◆ Entries supplied ◆
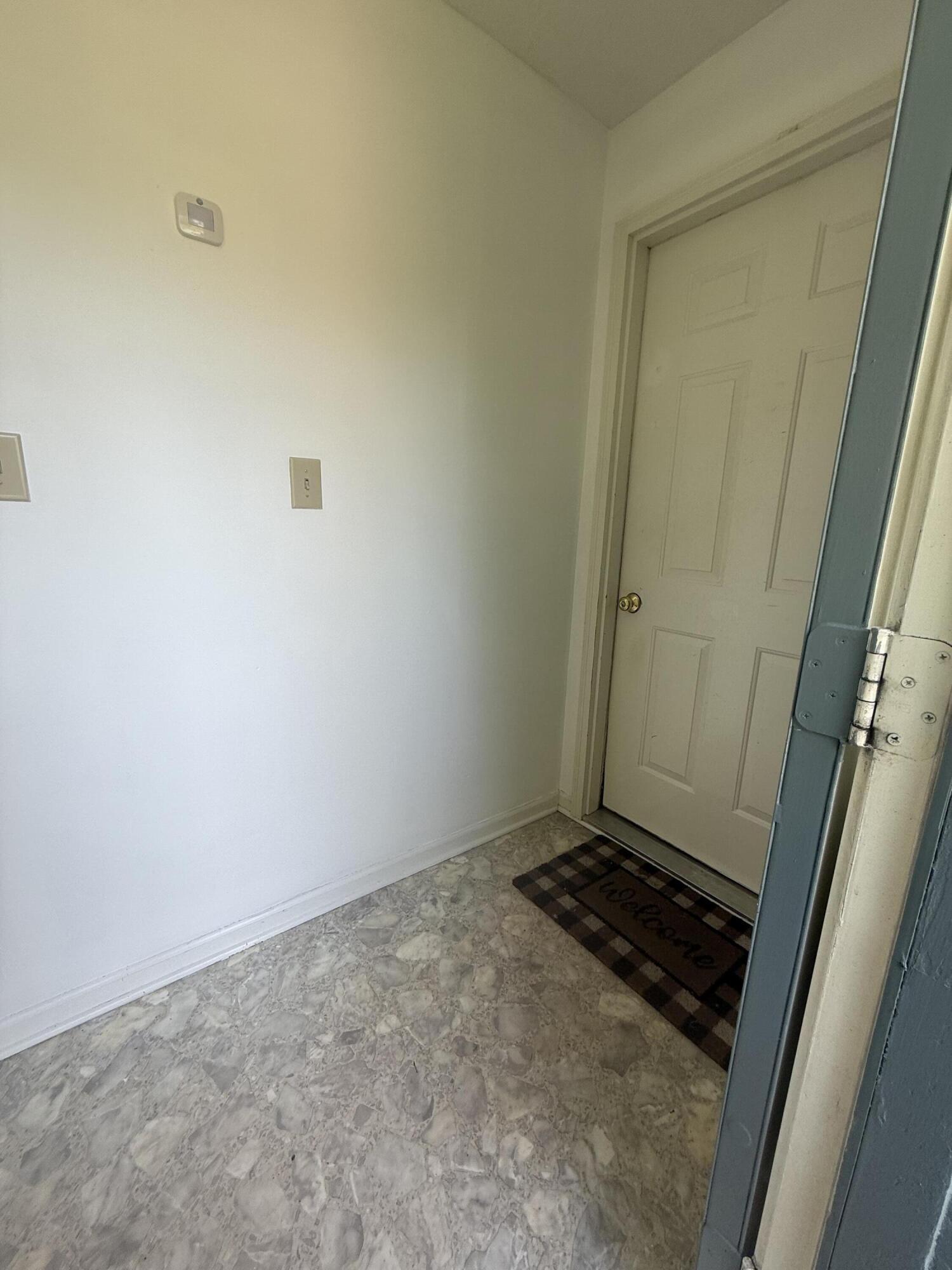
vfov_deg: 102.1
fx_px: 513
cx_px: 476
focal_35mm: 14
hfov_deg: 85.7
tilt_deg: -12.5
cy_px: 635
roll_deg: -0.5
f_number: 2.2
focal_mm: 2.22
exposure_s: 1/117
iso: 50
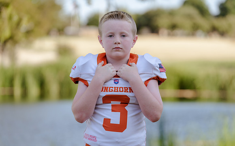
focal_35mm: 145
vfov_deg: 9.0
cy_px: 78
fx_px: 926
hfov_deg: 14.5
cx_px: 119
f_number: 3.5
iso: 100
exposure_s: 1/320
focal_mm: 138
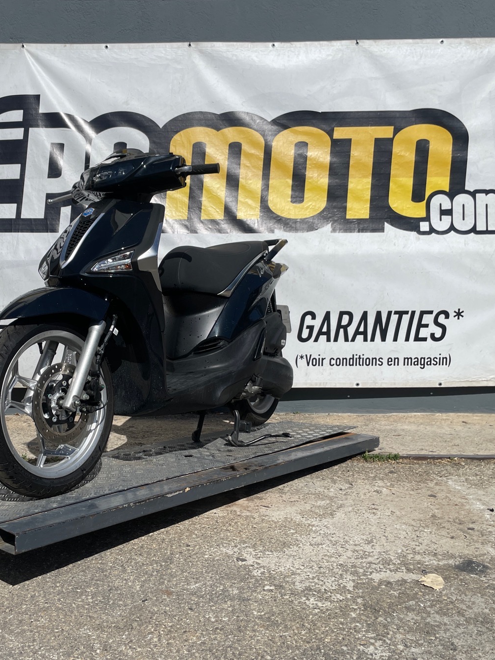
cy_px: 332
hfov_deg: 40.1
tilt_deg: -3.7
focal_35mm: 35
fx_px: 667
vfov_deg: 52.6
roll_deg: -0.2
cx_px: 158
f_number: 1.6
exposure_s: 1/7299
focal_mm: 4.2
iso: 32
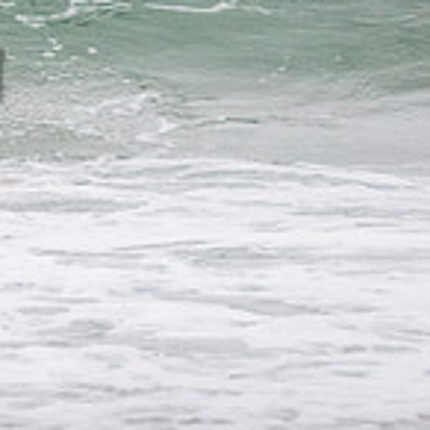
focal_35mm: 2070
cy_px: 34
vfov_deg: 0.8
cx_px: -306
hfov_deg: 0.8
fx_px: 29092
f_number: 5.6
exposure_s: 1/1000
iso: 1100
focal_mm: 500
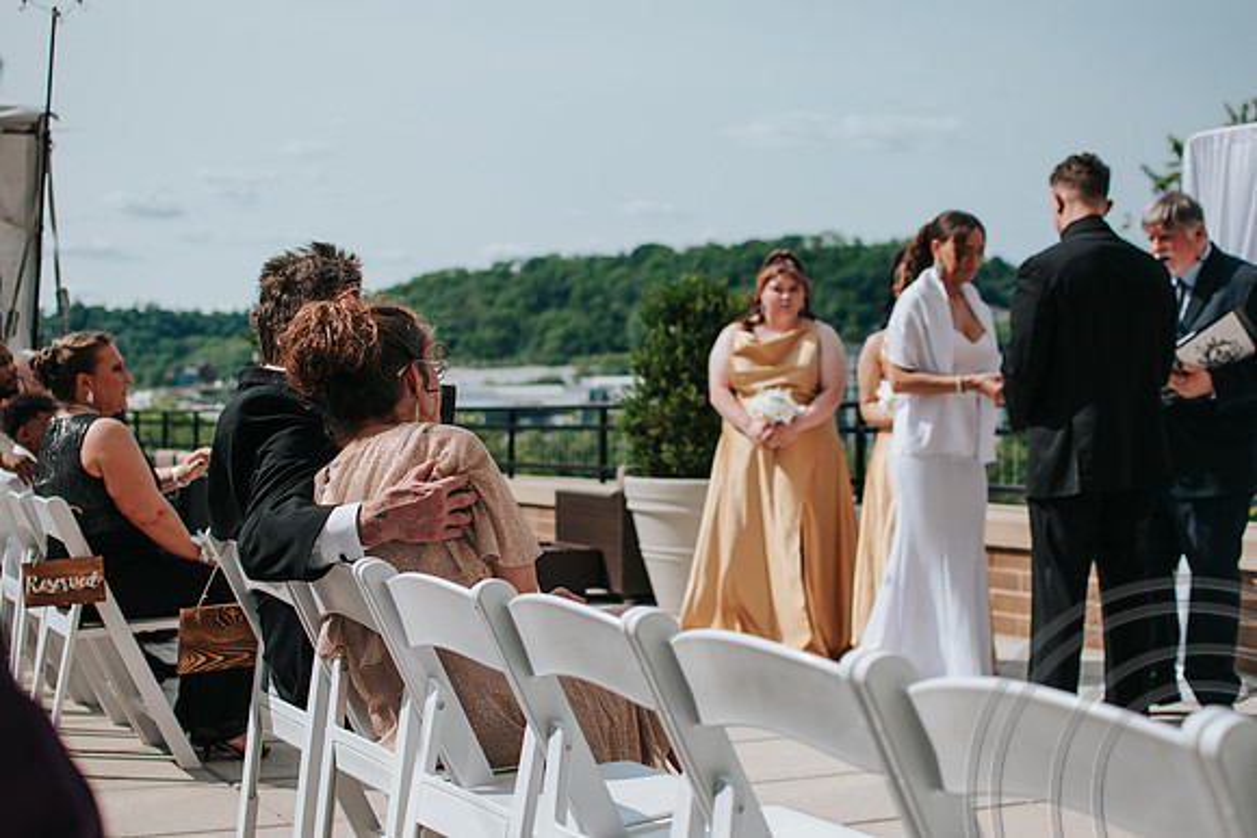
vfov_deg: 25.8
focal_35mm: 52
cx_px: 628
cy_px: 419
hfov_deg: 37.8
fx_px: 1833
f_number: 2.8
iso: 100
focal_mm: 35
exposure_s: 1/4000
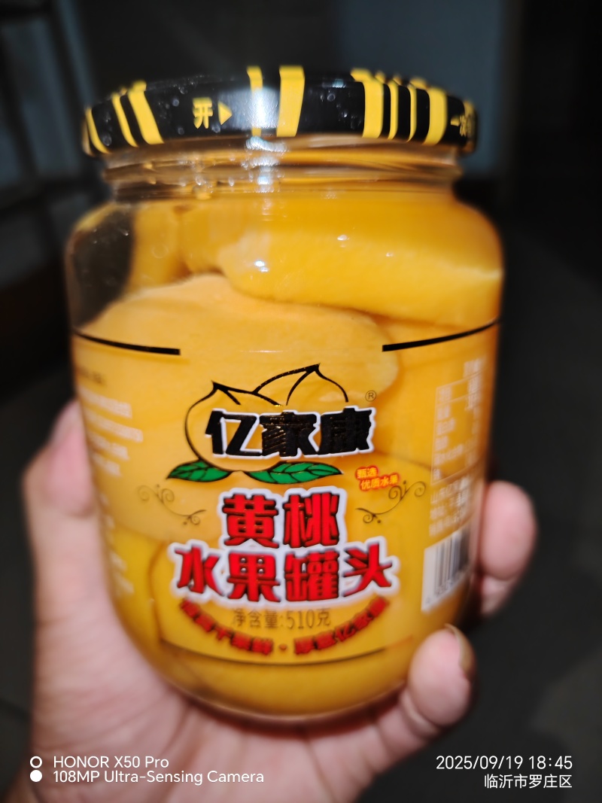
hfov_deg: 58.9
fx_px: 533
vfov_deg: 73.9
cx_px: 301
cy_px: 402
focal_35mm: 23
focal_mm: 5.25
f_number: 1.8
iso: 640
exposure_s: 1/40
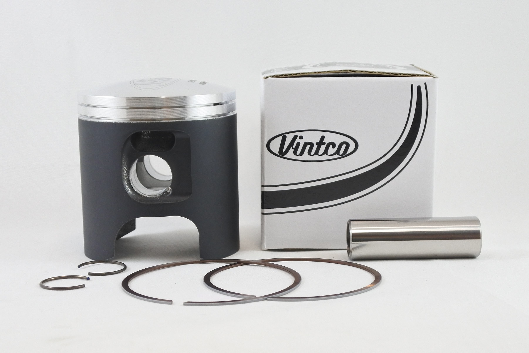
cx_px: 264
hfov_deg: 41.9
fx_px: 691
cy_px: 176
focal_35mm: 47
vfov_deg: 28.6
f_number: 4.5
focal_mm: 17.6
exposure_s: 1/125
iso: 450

◆ Task description ◆
For this exercise, the lines from the one containing "tilt_deg: -12.5" through the last line of the entries above are to be output exactly, both included, and pictures are skipped.

◆ Solved problem ◆
tilt_deg: -12.5
cy_px: 635
roll_deg: -0.5
f_number: 2.2
focal_mm: 2.22
exposure_s: 1/117
iso: 50
focal_35mm: 145
vfov_deg: 9.0
cy_px: 78
fx_px: 926
hfov_deg: 14.5
cx_px: 119
f_number: 3.5
iso: 100
exposure_s: 1/320
focal_mm: 138
cy_px: 332
hfov_deg: 40.1
tilt_deg: -3.7
focal_35mm: 35
fx_px: 667
vfov_deg: 52.6
roll_deg: -0.2
cx_px: 158
f_number: 1.6
exposure_s: 1/7299
focal_mm: 4.2
iso: 32
focal_35mm: 2070
cy_px: 34
vfov_deg: 0.8
cx_px: -306
hfov_deg: 0.8
fx_px: 29092
f_number: 5.6
exposure_s: 1/1000
iso: 1100
focal_mm: 500
vfov_deg: 25.8
focal_35mm: 52
cx_px: 628
cy_px: 419
hfov_deg: 37.8
fx_px: 1833
f_number: 2.8
iso: 100
focal_mm: 35
exposure_s: 1/4000
hfov_deg: 58.9
fx_px: 533
vfov_deg: 73.9
cx_px: 301
cy_px: 402
focal_35mm: 23
focal_mm: 5.25
f_number: 1.8
iso: 640
exposure_s: 1/40
cx_px: 264
hfov_deg: 41.9
fx_px: 691
cy_px: 176
focal_35mm: 47
vfov_deg: 28.6
f_number: 4.5
focal_mm: 17.6
exposure_s: 1/125
iso: 450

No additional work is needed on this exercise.